Europe

In pictures: Life for migrants in Idomeni refugee camp in Greece

As Turkish and EU leaders gather in Brussels for an emergency summit on tackling Europe's worst refugee crisis since World War Two, the plight of some 13,000 migrants stranded on Greece's border with Macedonia continues to cause concern.

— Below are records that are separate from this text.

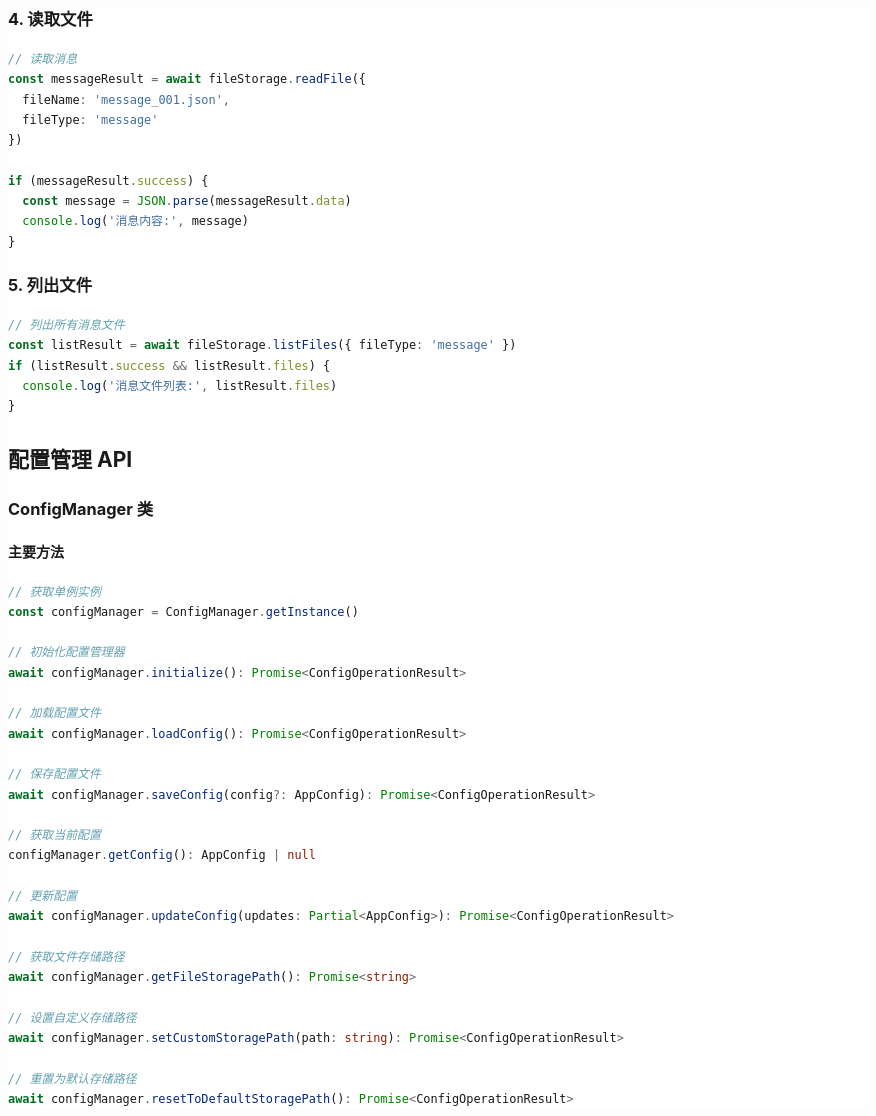 ### 4. 读取文件

```typescript
// 读取消息
const messageResult = await fileStorage.readFile({
  fileName: 'message_001.json',
  fileType: 'message'
})

if (messageResult.success) {
  const message = JSON.parse(messageResult.data)
  console.log('消息内容:', message)
}
```

### 5. 列出文件

```typescript
// 列出所有消息文件
const listResult = await fileStorage.listFiles({ fileType: 'message' })
if (listResult.success && listResult.files) {
  console.log('消息文件列表:', listResult.files)
}
```

## 配置管理 API

### ConfigManager 类

#### 主要方法

```typescript
// 获取单例实例
const configManager = ConfigManager.getInstance()

// 初始化配置管理器
await configManager.initialize(): Promise<ConfigOperationResult>

// 加载配置文件
await configManager.loadConfig(): Promise<ConfigOperationResult>

// 保存配置文件
await configManager.saveConfig(config?: AppConfig): Promise<ConfigOperationResult>

// 获取当前配置
configManager.getConfig(): AppConfig | null

// 更新配置
await configManager.updateConfig(updates: Partial<AppConfig>): Promise<ConfigOperationResult>

// 获取文件存储路径
await configManager.getFileStoragePath(): Promise<string>

// 设置自定义存储路径
await configManager.setCustomStoragePath(path: string): Promise<ConfigOperationResult>

// 重置为默认存储路径
await configManager.resetToDefaultStoragePath(): Promise<ConfigOperationResult>
```

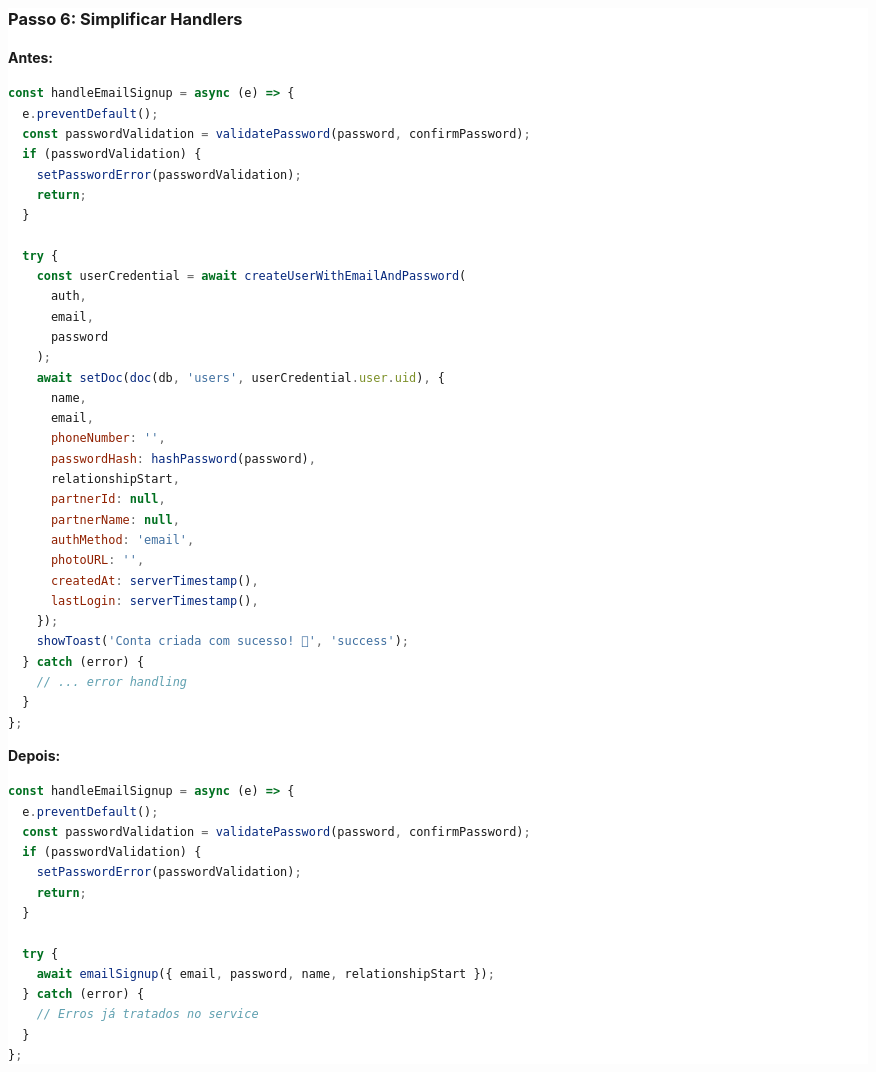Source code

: ### Passo 6: Simplificar Handlers

**Antes:**
```javascript
const handleEmailSignup = async (e) => {
  e.preventDefault();
  const passwordValidation = validatePassword(password, confirmPassword);
  if (passwordValidation) {
    setPasswordError(passwordValidation);
    return;
  }

  try {
    const userCredential = await createUserWithEmailAndPassword(
      auth,
      email,
      password
    );
    await setDoc(doc(db, 'users', userCredential.user.uid), {
      name,
      email,
      phoneNumber: '',
      passwordHash: hashPassword(password),
      relationshipStart,
      partnerId: null,
      partnerName: null,
      authMethod: 'email',
      photoURL: '',
      createdAt: serverTimestamp(),
      lastLogin: serverTimestamp(),
    });
    showToast('Conta criada com sucesso! 💝', 'success');
  } catch (error) {
    // ... error handling
  }
};
```

**Depois:**
```javascript
const handleEmailSignup = async (e) => {
  e.preventDefault();
  const passwordValidation = validatePassword(password, confirmPassword);
  if (passwordValidation) {
    setPasswordError(passwordValidation);
    return;
  }

  try {
    await emailSignup({ email, password, name, relationshipStart });
  } catch (error) {
    // Erros já tratados no service
  }
};
```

Migrants sleep at a makeshift camp on the Greek-Macedonian border near the village of Idomeni (08 March 2016) Image copyright Reuters
Image caption The sprawling Idomeni refugee camp on the Greek Macedonian border has become the latest flashpoint in the migrant crisis - Macedonia refuses to allow all but a few hundred to cross the frontier every day.
Children and women wait overnight to register at the makeshift camp at the Greek Macedonian borders near the village of Idomeni (07 March 2016) Image copyright Getty Images
Image caption Migrants of all ages are camping in miserable conditions at Idomeni as they wait to cross the border.
A barber shaves a migrant at the Idomeni camp (07 March 2016) Image copyright Visar Kryeziu / AP
Image caption Those camping at Idomeni have to endure numerous hardships including cold weather and poor sanitation in addition to uncertainty about their futures.
Children carry kindling wood at the Idomeni camp (07 March 2016) Image copyright Louisa Gouliamaki / AFP
Image caption The main concern of families is to stay warm as they spend each night in flimsy tents.
Migrants mob a truck bringing donated firewood at the northern Greek border station of Idomeni, ()6 March 2016) Image copyright Vadim Ghirda / AP
Image caption Migrants stranded at Idomeni rely on wood to keep warm...
A child holds firewood Image copyright Louisa Gouliamaki / AFP
Image caption But often there is a woeful shortage of supplies.
Refugees dry clothes on the barbed Image copyright Valdrin Xhemaj / EPA
Image caption The barbed wire fence that marks the border is used as a makeshift washing line.
Medical volunteers carry a woman on a stretcher after she collapsed at the Idomeni camp (07 March 2016) Image copyright Reuters
Image caption The UN and the aid charity Doctors Without Borders (MSF) have warned for several days now that food distribution and sanitation provision are being stretched to breaking point at Idomeni.
Children at the Idomeni camp (07 March 2016) Image copyright LOUISA GOULIAMAKI, AFP
Image caption Aid agencies are particularly concerned about the plight of children at Idomeni - they warn a growing number are suffering from respiratory infections.
A girl plays with a hula hoop in a makeshift camp Image copyright Dimitar Dilkoff / AFP
Image caption And there is little for the children to do apart from wait.
Migrants at the Idomeni camp (07 March 2016) Image copyright Visar Kryeziu, AP
Image caption Greece says that it risks being overwhelmed by the migrant crisis and is appealing for the EU to help out.
Families camp on rail tracks at the Idomeni refugee camp on the Greek-Macedonia border (06 March 2016) Image copyright Dan Kitwood, Getty Images
Image caption There are thousands of multi-coloured and flimsy tents at Idomeni, all clustered together in a farmer's field just outside the village.
A woman and child in the Idomeni camp (07 March 2016) Image copyright Vadim Ghirda, AP
Image caption Refugees prefer to stay at Idomeni rather than other camps set up by the Greek government further away from the border because they believe it will earn them a better place in the queue waiting to cross into Macedonia.
A migrant holds a German flag at the northern Greek border station of Idomeni (06 March 2016) Image copyright Vadim Ghirda, AP
Image caption The ultimate destination for many migrants at Idomeni is Germany - although that country at the moment seems a long way away.

A note on terminology:

The BBC uses the term migrant to refer to all people on the move who have yet to complete the legal process of claiming asylum. This group includes people fleeing war-torn countries such as Syria, who are likely to be granted refugee status, as well as people who are seeking jobs and better lives, who governments are likely to rule are economic migrants.